_JOB ITEM_
Repeat every one of the following lines of extracted page text, character for character and in the same order.

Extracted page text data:
□ □ □

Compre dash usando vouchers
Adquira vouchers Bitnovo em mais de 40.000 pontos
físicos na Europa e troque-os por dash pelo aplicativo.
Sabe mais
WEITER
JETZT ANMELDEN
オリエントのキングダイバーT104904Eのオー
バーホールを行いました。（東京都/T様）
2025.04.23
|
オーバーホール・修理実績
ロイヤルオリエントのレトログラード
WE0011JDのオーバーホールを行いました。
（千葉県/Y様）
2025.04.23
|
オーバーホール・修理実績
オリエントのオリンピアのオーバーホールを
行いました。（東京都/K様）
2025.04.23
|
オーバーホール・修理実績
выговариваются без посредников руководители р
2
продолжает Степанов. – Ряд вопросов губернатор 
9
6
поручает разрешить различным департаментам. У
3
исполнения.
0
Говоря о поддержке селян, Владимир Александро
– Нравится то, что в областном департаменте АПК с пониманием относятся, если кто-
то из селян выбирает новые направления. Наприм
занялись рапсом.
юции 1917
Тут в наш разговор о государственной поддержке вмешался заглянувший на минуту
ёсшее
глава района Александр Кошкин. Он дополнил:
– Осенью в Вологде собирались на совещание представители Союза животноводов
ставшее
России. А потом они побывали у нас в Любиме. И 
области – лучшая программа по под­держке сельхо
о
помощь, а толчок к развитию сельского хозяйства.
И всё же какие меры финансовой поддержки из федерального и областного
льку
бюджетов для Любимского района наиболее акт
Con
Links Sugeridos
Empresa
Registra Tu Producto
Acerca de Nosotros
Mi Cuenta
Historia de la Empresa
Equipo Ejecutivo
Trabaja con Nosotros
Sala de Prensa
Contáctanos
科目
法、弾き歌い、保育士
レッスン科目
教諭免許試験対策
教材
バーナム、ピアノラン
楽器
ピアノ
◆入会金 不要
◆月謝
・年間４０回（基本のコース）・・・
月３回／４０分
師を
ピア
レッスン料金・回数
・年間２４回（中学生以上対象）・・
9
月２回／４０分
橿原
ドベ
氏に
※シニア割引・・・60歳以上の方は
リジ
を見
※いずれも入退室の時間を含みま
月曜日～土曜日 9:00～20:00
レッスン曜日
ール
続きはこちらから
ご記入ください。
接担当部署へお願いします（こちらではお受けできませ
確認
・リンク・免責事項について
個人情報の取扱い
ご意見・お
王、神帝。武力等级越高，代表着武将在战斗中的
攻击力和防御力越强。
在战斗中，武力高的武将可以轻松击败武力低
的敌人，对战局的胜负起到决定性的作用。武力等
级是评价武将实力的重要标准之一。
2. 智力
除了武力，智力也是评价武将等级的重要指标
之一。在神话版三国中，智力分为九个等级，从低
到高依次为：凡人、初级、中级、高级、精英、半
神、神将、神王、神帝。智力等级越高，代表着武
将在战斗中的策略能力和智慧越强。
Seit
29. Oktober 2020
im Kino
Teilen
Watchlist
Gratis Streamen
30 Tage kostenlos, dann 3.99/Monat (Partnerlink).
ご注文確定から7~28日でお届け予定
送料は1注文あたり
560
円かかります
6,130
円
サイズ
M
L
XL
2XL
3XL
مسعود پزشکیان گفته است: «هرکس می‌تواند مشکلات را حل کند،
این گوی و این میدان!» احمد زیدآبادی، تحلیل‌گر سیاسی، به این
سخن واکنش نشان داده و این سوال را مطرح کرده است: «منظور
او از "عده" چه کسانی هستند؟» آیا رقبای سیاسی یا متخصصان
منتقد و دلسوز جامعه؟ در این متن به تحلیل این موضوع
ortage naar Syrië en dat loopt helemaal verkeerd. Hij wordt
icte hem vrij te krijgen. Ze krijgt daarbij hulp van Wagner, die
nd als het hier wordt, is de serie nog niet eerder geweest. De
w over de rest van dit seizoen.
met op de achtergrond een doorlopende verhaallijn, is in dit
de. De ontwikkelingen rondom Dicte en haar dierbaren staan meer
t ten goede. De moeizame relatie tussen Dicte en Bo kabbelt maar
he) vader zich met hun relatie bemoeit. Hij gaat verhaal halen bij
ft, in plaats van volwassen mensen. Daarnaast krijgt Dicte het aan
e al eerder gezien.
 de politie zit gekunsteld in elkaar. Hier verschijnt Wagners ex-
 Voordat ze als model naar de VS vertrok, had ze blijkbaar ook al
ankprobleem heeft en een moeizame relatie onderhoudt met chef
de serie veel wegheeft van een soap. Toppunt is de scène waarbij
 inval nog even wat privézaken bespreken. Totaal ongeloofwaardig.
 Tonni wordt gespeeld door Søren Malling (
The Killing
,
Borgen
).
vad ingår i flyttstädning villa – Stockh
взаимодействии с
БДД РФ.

□ □ □

_TASK SOLUTION_
Compre dash usando vouchers
Adquira vouchers Bitnovo em mais de 40.000 pontos
físicos na Europa e troque-os por dash pelo aplicativo.
Sabe mais
WEITER
JETZT ANMELDEN
オリエントのキングダイバーT104904Eのオー
バーホールを行いました。（東京都/T様）
2025.04.23
|
オーバーホール・修理実績
ロイヤルオリエントのレトログラード
WE0011JDのオーバーホールを行いました。
（千葉県/Y様）
2025.04.23
|
オーバーホール・修理実績
オリエントのオリンピアのオーバーホールを
行いました。（東京都/K様）
2025.04.23
|
オーバーホール・修理実績
выговариваются без посредников руководители р
2
продолжает Степанов. – Ряд вопросов губернатор 
9
6
поручает разрешить различным департаментам. У
3
исполнения.
0
Говоря о поддержке селян, Владимир Александро
– Нравится то, что в областном департаменте АПК с пониманием относятся, если кто-
то из селян выбирает новые направления. Наприм
занялись рапсом.
юции 1917
Тут в наш разговор о государственной поддержке вмешался заглянувший на минуту
ёсшее
глава района Александр Кошкин. Он дополнил:
– Осенью в Вологде собирались на совещание представители Союза животноводов
ставшее
России. А потом они побывали у нас в Любиме. И 
области – лучшая программа по под­держке сельхо
о
помощь, а толчок к развитию сельского хозяйства.
И всё же какие меры финансовой поддержки из федерального и областного
льку
бюджетов для Любимского района наиболее акт
Con
Links Sugeridos
Empresa
Registra Tu Producto
Acerca de Nosotros
Mi Cuenta
Historia de la Empresa
Equipo Ejecutivo
Trabaja con Nosotros
Sala de Prensa
Contáctanos
科目
法、弾き歌い、保育士
レッスン科目
教諭免許試験対策
教材
バーナム、ピアノラン
楽器
ピアノ
◆入会金 不要
◆月謝
・年間４０回（基本のコース）・・・
月３回／４０分
師を
ピア
レッスン料金・回数
・年間２４回（中学生以上対象）・・
9
月２回／４０分
橿原
ドベ
氏に
※シニア割引・・・60歳以上の方は
リジ
を見
※いずれも入退室の時間を含みま
月曜日～土曜日 9:00～20:00
レッスン曜日
ール
続きはこちらから
ご記入ください。
接担当部署へお願いします（こちらではお受けできませ
確認
・リンク・免責事項について
個人情報の取扱い
ご意見・お
王、神帝。武力等级越高，代表着武将在战斗中的
攻击力和防御力越强。
在战斗中，武力高的武将可以轻松击败武力低
的敌人，对战局的胜负起到决定性的作用。武力等
级是评价武将实力的重要标准之一。
2. 智力
除了武力，智力也是评价武将等级的重要指标
之一。在神话版三国中，智力分为九个等级，从低
到高依次为：凡人、初级、中级、高级、精英、半
神、神将、神王、神帝。智力等级越高，代表着武
将在战斗中的策略能力和智慧越强。
Seit
29. Oktober 2020
im Kino
Teilen
Watchlist
Gratis Streamen
30 Tage kostenlos, dann 3.99/Monat (Partnerlink).
ご注文確定から7~28日でお届け予定
送料は1注文あたり
560
円かかります
6,130
円
サイズ
M
L
XL
2XL
3XL
مسعود پزشکیان گفته است: «هرکس می‌تواند مشکلات را حل کند،
این گوی و این میدان!» احمد زیدآبادی، تحلیل‌گر سیاسی، به این
سخن واکنش نشان داده و این سوال را مطرح کرده است: «منظور
او از "عده" چه کسانی هستند؟» آیا رقبای سیاسی یا متخصصان
منتقد و دلسوز جامعه؟ در این متن به تحلیل این موضوع
ortage naar Syrië en dat loopt helemaal verkeerd. Hij wordt
icte hem vrij te krijgen. Ze krijgt daarbij hulp van Wagner, die
nd als het hier wordt, is de serie nog niet eerder geweest. De
w over de rest van dit seizoen.
met op de achtergrond een doorlopende verhaallijn, is in dit
de. De ontwikkelingen rondom Dicte en haar dierbaren staan meer
t ten goede. De moeizame relatie tussen Dicte en Bo kabbelt maar
he) vader zich met hun relatie bemoeit. Hij gaat verhaal halen bij
ft, in plaats van volwassen mensen. Daarnaast krijgt Dicte het aan
e al eerder gezien.
 de politie zit gekunsteld in elkaar. Hier verschijnt Wagners ex-
 Voordat ze als model naar de VS vertrok, had ze blijkbaar ook al
ankprobleem heeft en een moeizame relatie onderhoudt met chef
de serie veel wegheeft van een soap. Toppunt is de scène waarbij
 inval nog even wat privézaken bespreken. Totaal ongeloofwaardig.
 Tonni wordt gespeeld door Søren Malling (
The Killing
,
Borgen
).
vad ingår i flyttstädning villa – Stockh
взаимодействии с
БДД РФ.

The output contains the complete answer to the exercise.